The Biden policy directive suspended a Trump administration policy to allocate H1B visas based on an applicant’s wages and skills. The Trump rule established that applicant’s salaries be tied to the 45th percentile (or above) of the average pay rate for an entry level position and reaching to the 95% percentile for high skilled workers. In practical terms, this meant that, based on baseline salary data from the US government, a junior computer systems manager coming to the US on an H1B would need to be earning at least $140,000 annually.
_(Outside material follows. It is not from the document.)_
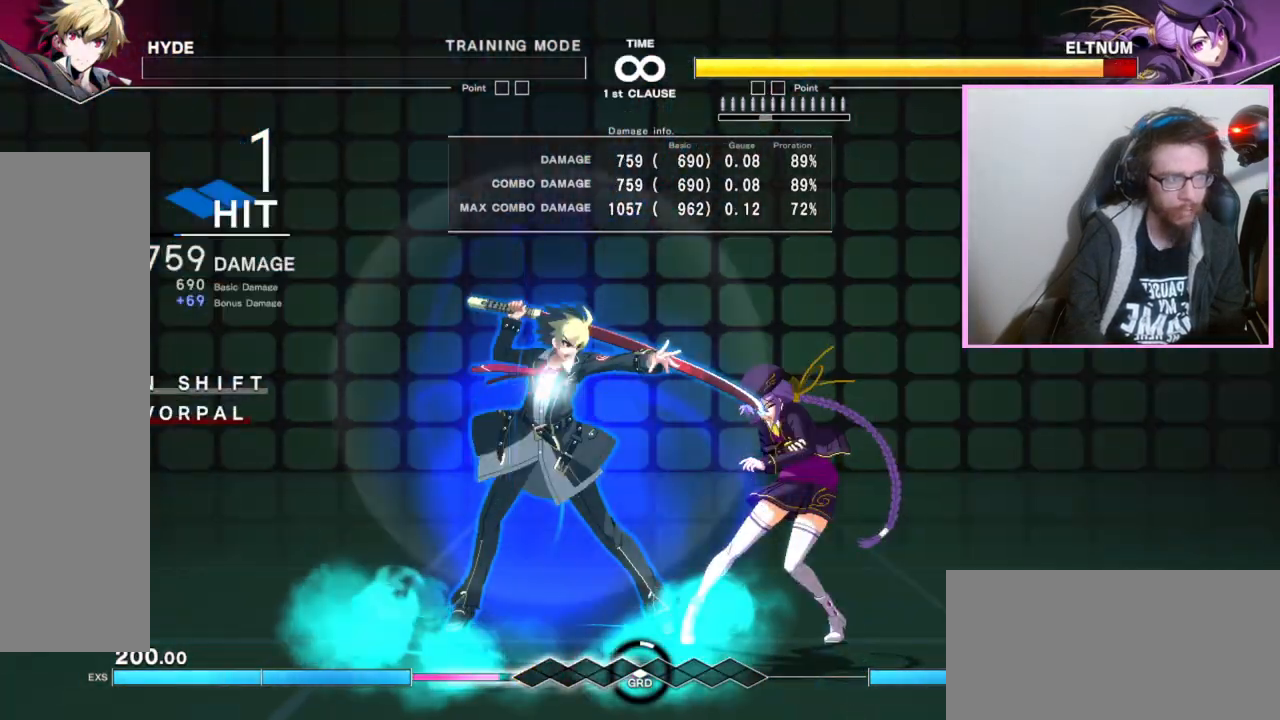
{"buttons": [], "events": []}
A senior level information systems manager would need to be earning more than $207,000 to qualify for an H1B. The Biden suspension of the Trump allocation plan returns policy to the former practice of accepting qualified applications on the basis of a random lottery.
For many of the larger businesses that leverage H1B visas to advance their IT goals, this comes as some relief as immigration policy research from the Cato Institute suggests 73% of job offers made to H1B applicants by US businesses would be ineligible to meet these high allocation requirements. The research also suggested wages would have to rise by tens of thousands to meet the threshold.
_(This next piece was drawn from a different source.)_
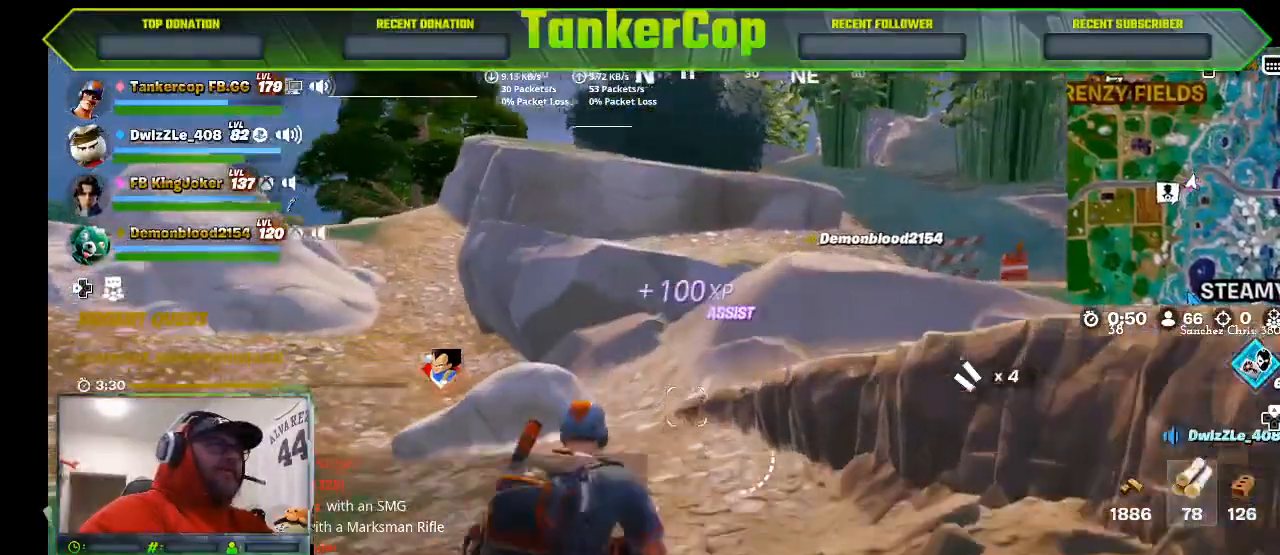
Gameplay with a controller (PlayStation layout); each line is a JSON object with the inputs held at the frame after it. "events" lists button and stick changes between this image and that frame as [ms after this image, input, new state], when the widget could be followed in between.
{"buttons": [], "left_stick": "up", "right_stick": "left"}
But the suspension of the Trump rule was only meant to provide the new administration time to consider the ramifications of the policy and weigh its value. The possibility still exists for the rule to be implemented in 2022 after the suspension period ends and the impact has been more closely examined.
Sarah Butcher from eFinancial Careers sums up the danger nicely saying, “The new rule could conceivably impact investment banks. Median wages for ‘securities, commodities and financial services sales agents’ in New York City are $131k, so junior traders on H1B visas would need salaries of $120k to be eligible. However, it’s consulting firms that stand to suffer the most.”
The Cato data also revealed estimates suggesting 83% of historic H1B job offers extended by consulting giant, Accenture would have been rejected under the Trump H1B rules. 98% of offers extended by Deloitte & Touche would have been prohibited; 23% at McKinsey & Co.; 32% at EY, and 47% at Deloitte Consulting.
As contingent workforce management professionals know too well, IT resources are in chronically high demand and short supply. Not just in financial industry roles, but in nearly all industries. This warrants keeping a close eye on how the Biden team proceeds because though there is temporary respite now, many of the jobs filled using H1B visas this year will be too costly in 2022 should the new wage requirements be reinstated.